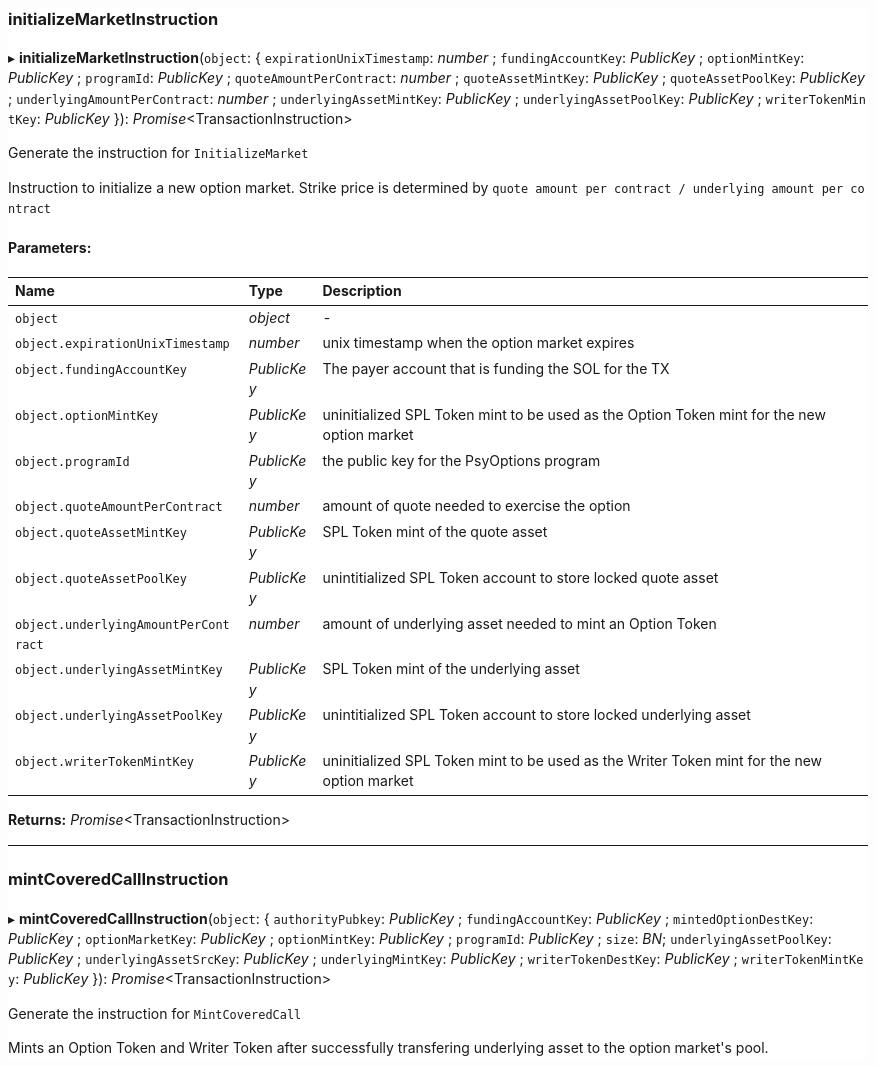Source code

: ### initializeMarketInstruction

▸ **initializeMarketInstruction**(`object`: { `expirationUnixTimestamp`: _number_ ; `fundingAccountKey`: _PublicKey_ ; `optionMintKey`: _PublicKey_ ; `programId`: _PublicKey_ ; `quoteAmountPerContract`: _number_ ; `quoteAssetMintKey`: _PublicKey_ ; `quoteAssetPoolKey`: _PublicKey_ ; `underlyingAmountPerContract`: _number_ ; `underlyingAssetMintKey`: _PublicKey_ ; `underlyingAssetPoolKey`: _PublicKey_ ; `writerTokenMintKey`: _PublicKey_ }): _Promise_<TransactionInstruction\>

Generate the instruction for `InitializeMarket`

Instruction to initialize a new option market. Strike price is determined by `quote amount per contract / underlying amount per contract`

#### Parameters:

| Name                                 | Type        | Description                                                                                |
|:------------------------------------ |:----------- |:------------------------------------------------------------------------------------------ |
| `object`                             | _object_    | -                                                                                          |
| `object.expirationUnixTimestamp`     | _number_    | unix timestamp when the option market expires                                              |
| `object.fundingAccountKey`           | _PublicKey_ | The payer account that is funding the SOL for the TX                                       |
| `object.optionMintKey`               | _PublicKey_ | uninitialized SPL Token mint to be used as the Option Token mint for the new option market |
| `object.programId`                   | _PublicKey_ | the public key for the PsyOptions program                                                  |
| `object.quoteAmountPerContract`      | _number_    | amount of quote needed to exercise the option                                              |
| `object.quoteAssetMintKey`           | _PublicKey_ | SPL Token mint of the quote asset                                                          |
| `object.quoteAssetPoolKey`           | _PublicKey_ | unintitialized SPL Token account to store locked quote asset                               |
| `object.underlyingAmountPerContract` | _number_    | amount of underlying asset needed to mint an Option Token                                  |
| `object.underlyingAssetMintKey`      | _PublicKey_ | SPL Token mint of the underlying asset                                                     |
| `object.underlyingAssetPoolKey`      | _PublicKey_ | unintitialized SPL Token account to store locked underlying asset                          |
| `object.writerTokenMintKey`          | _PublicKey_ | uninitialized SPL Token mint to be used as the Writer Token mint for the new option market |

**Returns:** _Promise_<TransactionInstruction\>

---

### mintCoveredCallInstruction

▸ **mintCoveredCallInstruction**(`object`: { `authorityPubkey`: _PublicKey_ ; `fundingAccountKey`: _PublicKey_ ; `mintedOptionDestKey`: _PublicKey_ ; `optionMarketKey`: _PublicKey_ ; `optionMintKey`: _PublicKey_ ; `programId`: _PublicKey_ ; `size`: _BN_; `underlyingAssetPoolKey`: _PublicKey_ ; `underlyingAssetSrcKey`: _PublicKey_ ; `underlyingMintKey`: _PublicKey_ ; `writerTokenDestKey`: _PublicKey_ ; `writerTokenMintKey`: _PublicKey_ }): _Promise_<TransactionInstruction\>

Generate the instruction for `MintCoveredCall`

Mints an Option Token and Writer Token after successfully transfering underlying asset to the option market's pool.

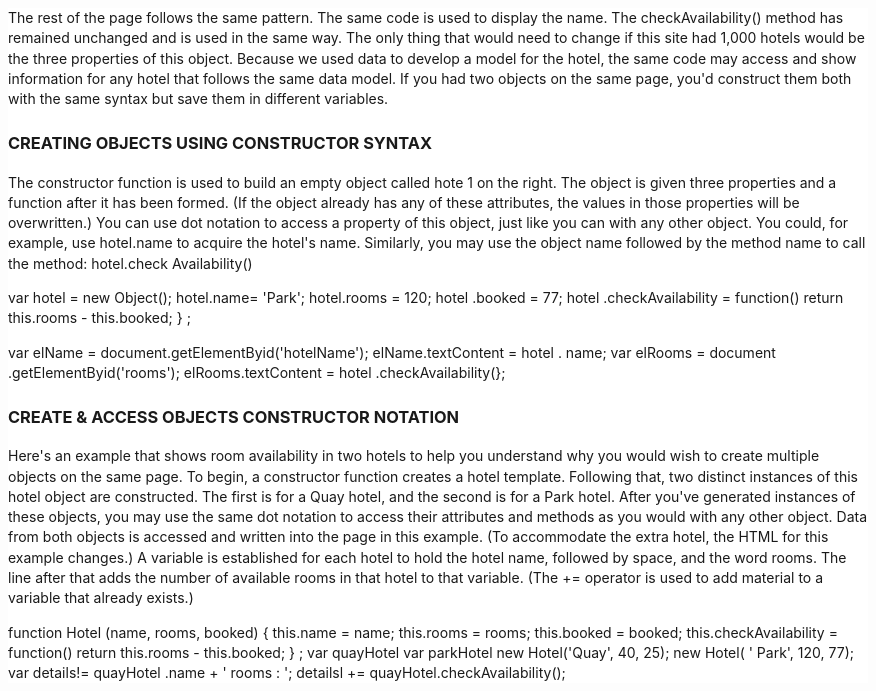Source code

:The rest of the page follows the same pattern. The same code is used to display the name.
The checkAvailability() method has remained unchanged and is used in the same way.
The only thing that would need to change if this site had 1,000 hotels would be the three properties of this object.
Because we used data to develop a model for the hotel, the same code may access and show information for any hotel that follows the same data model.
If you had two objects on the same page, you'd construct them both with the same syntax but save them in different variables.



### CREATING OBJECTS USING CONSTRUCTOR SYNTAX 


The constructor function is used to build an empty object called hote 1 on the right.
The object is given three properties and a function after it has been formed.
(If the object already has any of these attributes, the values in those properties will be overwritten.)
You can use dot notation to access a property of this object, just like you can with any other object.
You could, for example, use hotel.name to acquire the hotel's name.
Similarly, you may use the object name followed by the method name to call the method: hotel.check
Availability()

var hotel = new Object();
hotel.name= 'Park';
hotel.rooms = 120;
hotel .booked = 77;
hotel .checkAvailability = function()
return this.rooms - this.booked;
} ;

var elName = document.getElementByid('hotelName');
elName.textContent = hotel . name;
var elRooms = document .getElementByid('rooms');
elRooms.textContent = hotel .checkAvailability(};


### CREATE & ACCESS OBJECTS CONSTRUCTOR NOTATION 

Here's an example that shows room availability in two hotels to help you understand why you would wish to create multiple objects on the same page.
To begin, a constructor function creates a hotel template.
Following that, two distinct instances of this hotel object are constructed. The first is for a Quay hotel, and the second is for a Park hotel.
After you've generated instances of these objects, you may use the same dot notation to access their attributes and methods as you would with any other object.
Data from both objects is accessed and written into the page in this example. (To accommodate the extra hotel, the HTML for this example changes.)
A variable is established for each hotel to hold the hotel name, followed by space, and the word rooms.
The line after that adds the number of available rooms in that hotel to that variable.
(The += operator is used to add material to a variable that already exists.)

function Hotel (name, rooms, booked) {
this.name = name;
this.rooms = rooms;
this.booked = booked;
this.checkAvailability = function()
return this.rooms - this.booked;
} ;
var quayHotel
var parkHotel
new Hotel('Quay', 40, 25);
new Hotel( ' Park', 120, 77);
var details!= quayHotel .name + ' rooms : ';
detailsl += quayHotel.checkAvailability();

..........

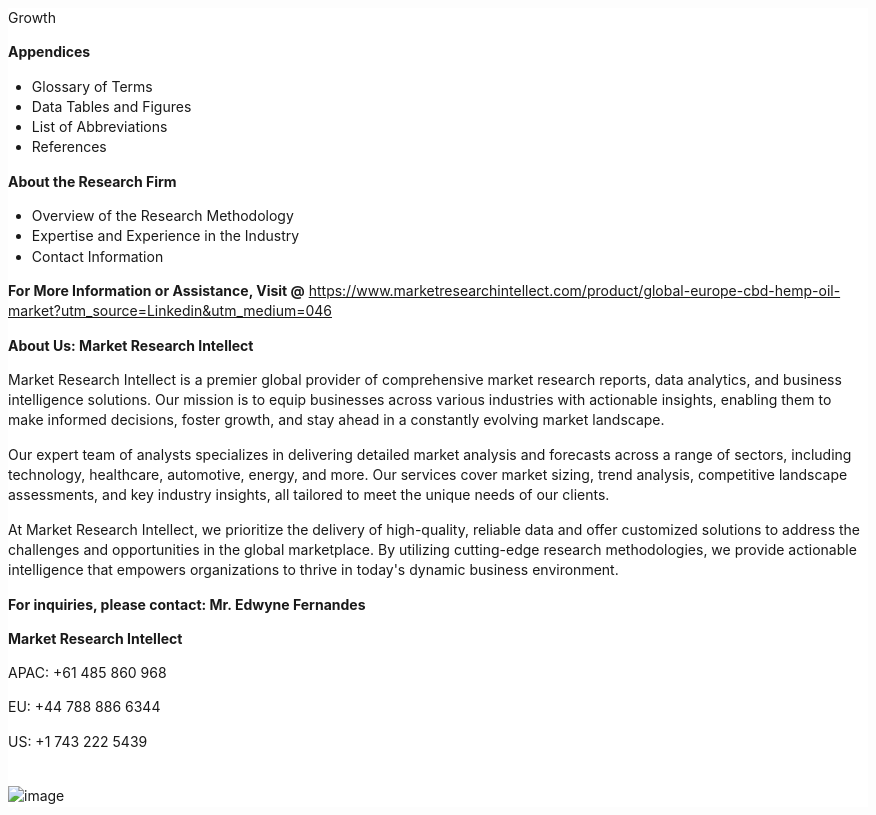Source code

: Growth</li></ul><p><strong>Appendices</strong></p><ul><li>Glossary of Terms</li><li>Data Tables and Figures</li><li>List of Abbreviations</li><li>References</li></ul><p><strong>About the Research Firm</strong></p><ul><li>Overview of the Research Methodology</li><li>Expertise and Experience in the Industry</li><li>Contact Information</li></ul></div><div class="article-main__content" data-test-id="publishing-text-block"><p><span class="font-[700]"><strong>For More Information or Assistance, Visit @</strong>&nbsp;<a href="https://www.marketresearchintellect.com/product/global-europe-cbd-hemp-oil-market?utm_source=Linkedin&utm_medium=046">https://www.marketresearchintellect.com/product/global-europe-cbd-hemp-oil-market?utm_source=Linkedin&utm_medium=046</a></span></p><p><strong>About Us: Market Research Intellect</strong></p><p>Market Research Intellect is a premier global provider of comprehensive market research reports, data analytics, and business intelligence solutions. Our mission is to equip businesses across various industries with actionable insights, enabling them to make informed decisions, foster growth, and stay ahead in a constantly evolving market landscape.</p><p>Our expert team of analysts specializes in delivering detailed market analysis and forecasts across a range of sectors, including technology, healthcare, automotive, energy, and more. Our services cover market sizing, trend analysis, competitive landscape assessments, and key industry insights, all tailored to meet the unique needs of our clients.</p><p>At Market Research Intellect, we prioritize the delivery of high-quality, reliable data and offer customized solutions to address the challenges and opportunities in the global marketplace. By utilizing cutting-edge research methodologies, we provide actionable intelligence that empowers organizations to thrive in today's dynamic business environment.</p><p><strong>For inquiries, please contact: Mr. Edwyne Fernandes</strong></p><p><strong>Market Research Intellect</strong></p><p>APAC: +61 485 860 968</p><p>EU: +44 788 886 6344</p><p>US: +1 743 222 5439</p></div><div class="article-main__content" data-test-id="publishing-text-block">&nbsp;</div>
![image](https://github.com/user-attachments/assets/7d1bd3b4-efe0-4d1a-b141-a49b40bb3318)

..........

= Description of the task =
Looking at the listing above, which lines run from the one containing "Mints an Option" through the one containing "You could, for"? Print exactly those, ends included, pictures excluded.

= Result of this exercise =
Mints an Option Token and Writer Token after successfully transfering underlying asset to the option market's pool.

Source code

:The rest of the page follows the same pattern. The same code is used to display the name.
The checkAvailability() method has remained unchanged and is used in the same way.
The only thing that would need to change if this site had 1,000 hotels would be the three properties of this object.
Because we used data to develop a model for the hotel, the same code may access and show information for any hotel that follows the same data model.
If you had two objects on the same page, you'd construct them both with the same syntax but save them in different variables.



### CREATING OBJECTS USING CONSTRUCTOR SYNTAX 


The constructor function is used to build an empty object called hote 1 on the right.
The object is given three properties and a function after it has been formed.
(If the object already has any of these attributes, the values in those properties will be overwritten.)
You can use dot notation to access a property of this object, just like you can with any other object.
You could, for example, use hotel.name to acquire the hotel's name.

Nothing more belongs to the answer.